Culturally-Responsive and Affirming Social-Emotional Leadership (CRASEL) is a liberatory approach to leading and learning that holistically seeks to meet the needs of the school community through raising racial and cultural self-awareness and setting high expectations while attending to students’ individual and collective social and emotional needs through agency, social justice, voice, compassion, empathy, and positive relationship building.
Culturally-Responsive and Affirming Social-Emotional Leadership (CRASEL) The CRASEL Expansion Project is a district-wide initiative informed by the work of scholars Muhammad Khalifa, Mark Gooden, James Earl Davis, and Zaretta Hammond and the dissertation research conducted by Dr. Dawn Brooks-DeCosta, Deputy Superintendent of Harlem Community School District 5 (D5) in New York City Public Schools (NYCPS) during her time as a doctoral student at Teachers College, Columbia University. Dr. Brooks-DeCosta’s work explored the ways in which conceptualizations of social-emotional learning and associated practices and found that existing practices lacked necessary attention to issues of culture and cultural responsiveness, requiring a new framework for infusing cultural relevance and issues of identity and representation into larger efforts to advance social-emotional learning. The resulting initiative, the CRASEL Expansion Project, is a historic collaboration between the Morningside Center for Teaching Social Responsibility, Pure Edge, Yale Center for Emotional Intelligence (October 2024 BERC Consulting CRASEL Expansion Project Year One Evaluation Report).

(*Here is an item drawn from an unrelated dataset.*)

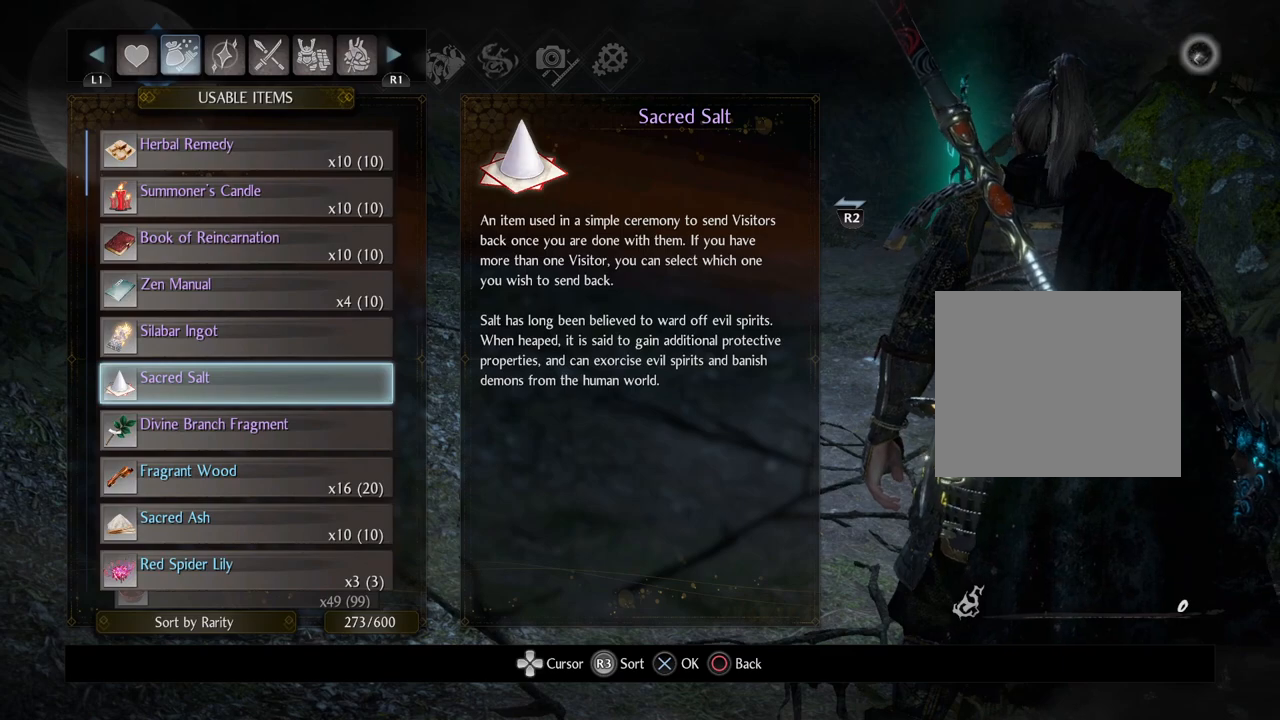
{"buttons": ["DPAD_DOWN"], "left_stick": "center", "right_stick": "center", "events": [[433, "DPAD_DOWN", "down"]]}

The goal of the CRASEL Expansion Project is to provide Social and Emotional Learning (SEL) professional development opportunities to school and community-based adults, and all students, during the 2023-2024 and 2024-2025 academic years.
Provide adults in school-based cohorts (i.e., principals, assistant principals, teachers,
guidance counselors, crisis management teams, paraprofessionals, social workers, parent coordinators, PTA members, Family Institute participants) capacity-building SEL PD and training focused on the seven (7) domains of the CRASEL framework in academic years 2023-24 and 2024-25.
Provide adults in community-based cohorts (Community Education Council members, D5
administration, and caretakers) capacity-building SEL PD and training focused on the seven (7) domains of the CRASEL framework in academic years 2023-34 and 2024-25.
Provide student cohorts capacity-building SEL training focused on the first domain
(Self-Awareness, Self-Care, & Self-Management) and the third domain (Advocacy) of the CRASEL framework in academic years 2023-34 and 2024-25.
Foster self-care and self-awareness
Support students' social-emotional needs
Create a welcoming and more inclusive, culturally responsive school culture that leads to a thriving school community
The CRASEL Project Theory of Change as developed by the CRASEL Project Leadership Team (see figure below) includes seven (7) components as identified in the figure below, which suggest that investments in (1) self awareness, self care, & self management, (2) school and community relationship building, (3) advocacy, (4) nurturing through high expectations, (5) culturally responsive sustaining leadership, (6) building and sustaining school culture), and (7) maximizing partnerships.
More specifically, the CRASEL Project’s operating assumption is that by providing professional learning supports to school and community-based adults in D5 will increase their ability and capacity to better meet the needs of students, which will in turn lead to improvements in student learning.